Al Smith finally seemed to have decided he couldn't trust Jake Featherston. As far as O'Doull could see, the U.S. president had taken longer than he might have to figure that out. He had it down now, though. More than what he'd said, where he'd made the speech spoke volumes. Almost eighty years ago now, Robert E. Lee's Army of Northern Virginia had crushed McClellan's Army of the Potomac at Camp Hill, ensuring that the Confederate States would triumph in the War of Secession. No president of the United States would have anything to do with the place these days unless he wanted to tell his own people, We're in trouble again.
Nicole didn't understand any of that. Neither did little Lucien, who was anything but little these days. O'Doull found himself envying his wife and son for being so thoroughly Quebecois. He also found himself reminded that, no matter how long he'd lived here, he was at bottom an American. He'd sometimes wondered about that. He didn't any more.
When he went to his office the next morning, newsboys were hawking papers by shouting about President Smith's speech. Papers in Quebec always seemed to back the USA to the hilt: more royalist than the king, more Catholic than the Pope. Again, why not? The Great War had touched lightly here, which it hadn't anywhere else between Alaska and the Empire of Mexico.
O'Doull's receptionist was already at the office when he got there. She smiled at him and said, "Bonjour, monsieur. Зa va?"
"Pas pire, merci," he answered, which made her smile. Nobody who spoke Parisian French would have said, Not bad, thanks, like that. O'Doull had put down deep roots here, and he knew it. He went on, "When is the first appointment?"
"Half an hour, Doctor," she said.
"Good. I'll see what I can catch up on till then." He went into his private office to skim through medical journals. He wished he had time to do more than skim. He had never known-had never imagined-such an exciting age in medicine. Back when he was a boy, immunization and sanitation had begun to cut into death rates, which had kept on falling ever since. Now, though, some of the new drugs on the market were doing what quack nostrums had promised since the beginning of time: they really were curing diseases that could easily have been fatal. How many times had he watched someone die of infection after surgery that would have succeeded without it? More than he cared to recall, certainly. Now, with luck, he-and his patients-wouldn't have to go through that particular hell any more.
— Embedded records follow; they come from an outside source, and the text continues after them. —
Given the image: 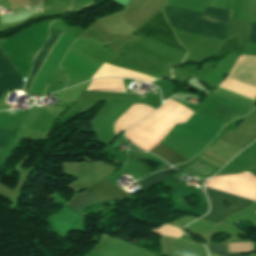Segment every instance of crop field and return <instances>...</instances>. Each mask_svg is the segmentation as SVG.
I'll return each mask as SVG.
<instances>
[{"label": "crop field", "instance_id": "crop-field-8", "mask_svg": "<svg viewBox=\"0 0 256 256\" xmlns=\"http://www.w3.org/2000/svg\"><path fill=\"white\" fill-rule=\"evenodd\" d=\"M216 170L196 159L181 172L197 176H210Z\"/></svg>", "mask_w": 256, "mask_h": 256}, {"label": "crop field", "instance_id": "crop-field-10", "mask_svg": "<svg viewBox=\"0 0 256 256\" xmlns=\"http://www.w3.org/2000/svg\"><path fill=\"white\" fill-rule=\"evenodd\" d=\"M151 232H155L161 235H167V236H173L179 238L182 236L184 233L179 230L176 227L170 226L165 224L163 227L159 228L158 230H152Z\"/></svg>", "mask_w": 256, "mask_h": 256}, {"label": "crop field", "instance_id": "crop-field-7", "mask_svg": "<svg viewBox=\"0 0 256 256\" xmlns=\"http://www.w3.org/2000/svg\"><path fill=\"white\" fill-rule=\"evenodd\" d=\"M150 152L160 156L161 158H163L165 161H167L172 166L177 163H184V162L188 161L187 159L183 158L175 151L171 150L170 148H168L160 143Z\"/></svg>", "mask_w": 256, "mask_h": 256}, {"label": "crop field", "instance_id": "crop-field-4", "mask_svg": "<svg viewBox=\"0 0 256 256\" xmlns=\"http://www.w3.org/2000/svg\"><path fill=\"white\" fill-rule=\"evenodd\" d=\"M85 191H87L100 201L120 198L127 194V192L117 188L106 178ZM85 191L72 199L67 205L78 211H81L82 207H85L91 203L99 202L97 199H95Z\"/></svg>", "mask_w": 256, "mask_h": 256}, {"label": "crop field", "instance_id": "crop-field-15", "mask_svg": "<svg viewBox=\"0 0 256 256\" xmlns=\"http://www.w3.org/2000/svg\"><path fill=\"white\" fill-rule=\"evenodd\" d=\"M225 90V89H224Z\"/></svg>", "mask_w": 256, "mask_h": 256}, {"label": "crop field", "instance_id": "crop-field-12", "mask_svg": "<svg viewBox=\"0 0 256 256\" xmlns=\"http://www.w3.org/2000/svg\"><path fill=\"white\" fill-rule=\"evenodd\" d=\"M208 249L216 254L221 256H240L241 254H226L225 243L222 244H213L211 243ZM214 254V255H216ZM218 256V255H217Z\"/></svg>", "mask_w": 256, "mask_h": 256}, {"label": "crop field", "instance_id": "crop-field-14", "mask_svg": "<svg viewBox=\"0 0 256 256\" xmlns=\"http://www.w3.org/2000/svg\"><path fill=\"white\" fill-rule=\"evenodd\" d=\"M249 42L256 43V24L252 23V30Z\"/></svg>", "mask_w": 256, "mask_h": 256}, {"label": "crop field", "instance_id": "crop-field-1", "mask_svg": "<svg viewBox=\"0 0 256 256\" xmlns=\"http://www.w3.org/2000/svg\"><path fill=\"white\" fill-rule=\"evenodd\" d=\"M164 13L170 25L179 30L224 40L232 11L207 7L201 14L164 7Z\"/></svg>", "mask_w": 256, "mask_h": 256}, {"label": "crop field", "instance_id": "crop-field-3", "mask_svg": "<svg viewBox=\"0 0 256 256\" xmlns=\"http://www.w3.org/2000/svg\"><path fill=\"white\" fill-rule=\"evenodd\" d=\"M134 32L186 53V50L177 42L174 32L166 22L162 9Z\"/></svg>", "mask_w": 256, "mask_h": 256}, {"label": "crop field", "instance_id": "crop-field-9", "mask_svg": "<svg viewBox=\"0 0 256 256\" xmlns=\"http://www.w3.org/2000/svg\"><path fill=\"white\" fill-rule=\"evenodd\" d=\"M174 170L167 169L160 171L158 173H155L153 176L149 177L148 179L144 180L142 183H140L143 187L146 189L157 182L163 180L164 178L168 177Z\"/></svg>", "mask_w": 256, "mask_h": 256}, {"label": "crop field", "instance_id": "crop-field-2", "mask_svg": "<svg viewBox=\"0 0 256 256\" xmlns=\"http://www.w3.org/2000/svg\"><path fill=\"white\" fill-rule=\"evenodd\" d=\"M205 190L208 195L211 210L208 215L203 217V219L210 220L216 223H219L224 218L249 207L253 203L247 199L224 194L211 188L206 187ZM224 200L231 202L233 206L231 208L225 207L222 203L224 202Z\"/></svg>", "mask_w": 256, "mask_h": 256}, {"label": "crop field", "instance_id": "crop-field-13", "mask_svg": "<svg viewBox=\"0 0 256 256\" xmlns=\"http://www.w3.org/2000/svg\"><path fill=\"white\" fill-rule=\"evenodd\" d=\"M10 132H11V129L0 127V151L2 150Z\"/></svg>", "mask_w": 256, "mask_h": 256}, {"label": "crop field", "instance_id": "crop-field-11", "mask_svg": "<svg viewBox=\"0 0 256 256\" xmlns=\"http://www.w3.org/2000/svg\"><path fill=\"white\" fill-rule=\"evenodd\" d=\"M228 253L253 251L252 243L227 244Z\"/></svg>", "mask_w": 256, "mask_h": 256}, {"label": "crop field", "instance_id": "crop-field-5", "mask_svg": "<svg viewBox=\"0 0 256 256\" xmlns=\"http://www.w3.org/2000/svg\"><path fill=\"white\" fill-rule=\"evenodd\" d=\"M24 83L0 49V96L7 87L13 90H21Z\"/></svg>", "mask_w": 256, "mask_h": 256}, {"label": "crop field", "instance_id": "crop-field-6", "mask_svg": "<svg viewBox=\"0 0 256 256\" xmlns=\"http://www.w3.org/2000/svg\"><path fill=\"white\" fill-rule=\"evenodd\" d=\"M60 32L51 30L49 34V39L47 43L42 47L41 51L36 55L33 61V69L25 83L24 91L27 92L29 86L31 85L33 79L35 78L37 72L39 71L41 65L43 64L44 60L46 59L48 53L50 52L52 46L54 45L56 39L58 38Z\"/></svg>", "mask_w": 256, "mask_h": 256}]
</instances>
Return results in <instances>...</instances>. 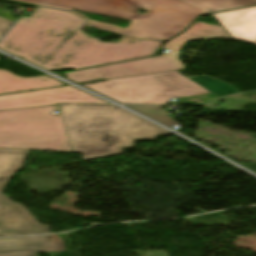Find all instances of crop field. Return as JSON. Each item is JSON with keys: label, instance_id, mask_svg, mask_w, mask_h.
<instances>
[{"label": "crop field", "instance_id": "crop-field-2", "mask_svg": "<svg viewBox=\"0 0 256 256\" xmlns=\"http://www.w3.org/2000/svg\"><path fill=\"white\" fill-rule=\"evenodd\" d=\"M66 10L131 20L124 29L88 19L86 26L108 32L166 41L186 29L200 14L256 5V0H18ZM148 10L137 13L138 8ZM78 15V14H77ZM80 15V14H79Z\"/></svg>", "mask_w": 256, "mask_h": 256}, {"label": "crop field", "instance_id": "crop-field-13", "mask_svg": "<svg viewBox=\"0 0 256 256\" xmlns=\"http://www.w3.org/2000/svg\"><path fill=\"white\" fill-rule=\"evenodd\" d=\"M5 1H10V2H15V3H19V4H24V5H29V6L36 7L35 4H29V3L18 2V1H12V0H5ZM13 14H14L13 12H10V11H7V10H4V9H1V8H0V16H2V17H4V18H7V19H10V20L15 21L17 18L12 17Z\"/></svg>", "mask_w": 256, "mask_h": 256}, {"label": "crop field", "instance_id": "crop-field-1", "mask_svg": "<svg viewBox=\"0 0 256 256\" xmlns=\"http://www.w3.org/2000/svg\"><path fill=\"white\" fill-rule=\"evenodd\" d=\"M86 22L74 12L37 5L1 40L0 49L53 71L152 56L163 43L126 36L101 42L80 30Z\"/></svg>", "mask_w": 256, "mask_h": 256}, {"label": "crop field", "instance_id": "crop-field-14", "mask_svg": "<svg viewBox=\"0 0 256 256\" xmlns=\"http://www.w3.org/2000/svg\"><path fill=\"white\" fill-rule=\"evenodd\" d=\"M12 24L13 21L0 17V38L5 34Z\"/></svg>", "mask_w": 256, "mask_h": 256}, {"label": "crop field", "instance_id": "crop-field-9", "mask_svg": "<svg viewBox=\"0 0 256 256\" xmlns=\"http://www.w3.org/2000/svg\"><path fill=\"white\" fill-rule=\"evenodd\" d=\"M64 250L63 241L48 236L0 239V256H35L34 252Z\"/></svg>", "mask_w": 256, "mask_h": 256}, {"label": "crop field", "instance_id": "crop-field-7", "mask_svg": "<svg viewBox=\"0 0 256 256\" xmlns=\"http://www.w3.org/2000/svg\"><path fill=\"white\" fill-rule=\"evenodd\" d=\"M29 151L0 149V192L9 177L18 170ZM48 225H40L28 210L0 193V236L48 233Z\"/></svg>", "mask_w": 256, "mask_h": 256}, {"label": "crop field", "instance_id": "crop-field-8", "mask_svg": "<svg viewBox=\"0 0 256 256\" xmlns=\"http://www.w3.org/2000/svg\"><path fill=\"white\" fill-rule=\"evenodd\" d=\"M57 103H109L72 86L0 96V110L53 105Z\"/></svg>", "mask_w": 256, "mask_h": 256}, {"label": "crop field", "instance_id": "crop-field-6", "mask_svg": "<svg viewBox=\"0 0 256 256\" xmlns=\"http://www.w3.org/2000/svg\"><path fill=\"white\" fill-rule=\"evenodd\" d=\"M205 38L231 39L222 27L196 22L190 30L166 44L163 49H170L166 55L80 70L66 73L65 76L80 83L99 78L112 79L183 69L179 59L180 47L190 40Z\"/></svg>", "mask_w": 256, "mask_h": 256}, {"label": "crop field", "instance_id": "crop-field-4", "mask_svg": "<svg viewBox=\"0 0 256 256\" xmlns=\"http://www.w3.org/2000/svg\"><path fill=\"white\" fill-rule=\"evenodd\" d=\"M83 86L121 104H166L174 97L204 104L218 98L177 71L112 79Z\"/></svg>", "mask_w": 256, "mask_h": 256}, {"label": "crop field", "instance_id": "crop-field-5", "mask_svg": "<svg viewBox=\"0 0 256 256\" xmlns=\"http://www.w3.org/2000/svg\"><path fill=\"white\" fill-rule=\"evenodd\" d=\"M57 105L0 111V148L73 152Z\"/></svg>", "mask_w": 256, "mask_h": 256}, {"label": "crop field", "instance_id": "crop-field-3", "mask_svg": "<svg viewBox=\"0 0 256 256\" xmlns=\"http://www.w3.org/2000/svg\"><path fill=\"white\" fill-rule=\"evenodd\" d=\"M63 123L73 151L83 160L123 153L132 138L154 139L169 133L117 106L61 104Z\"/></svg>", "mask_w": 256, "mask_h": 256}, {"label": "crop field", "instance_id": "crop-field-12", "mask_svg": "<svg viewBox=\"0 0 256 256\" xmlns=\"http://www.w3.org/2000/svg\"><path fill=\"white\" fill-rule=\"evenodd\" d=\"M133 110H136L142 114H145L169 127L177 125L173 118L168 117L166 110L162 109L163 106H127Z\"/></svg>", "mask_w": 256, "mask_h": 256}, {"label": "crop field", "instance_id": "crop-field-11", "mask_svg": "<svg viewBox=\"0 0 256 256\" xmlns=\"http://www.w3.org/2000/svg\"><path fill=\"white\" fill-rule=\"evenodd\" d=\"M67 85L45 75L35 78L16 76L0 69V95Z\"/></svg>", "mask_w": 256, "mask_h": 256}, {"label": "crop field", "instance_id": "crop-field-10", "mask_svg": "<svg viewBox=\"0 0 256 256\" xmlns=\"http://www.w3.org/2000/svg\"><path fill=\"white\" fill-rule=\"evenodd\" d=\"M213 16L233 38L256 44V7L214 14Z\"/></svg>", "mask_w": 256, "mask_h": 256}]
</instances>
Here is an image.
And here was an article about some new medicine that was said to be-even more effective than the sulfonamides, which had been the last word for the past year or two. Drugs that killed germs without poisoning people were, to him, far more exciting than fighters that flew twenty miles an hour faster and five thousand feet higher than previous models.
Not everybody thought so, though, which meant new models of fighters came out more often and got more fanfare than new drugs did. They were liable to be used, too, which worried him.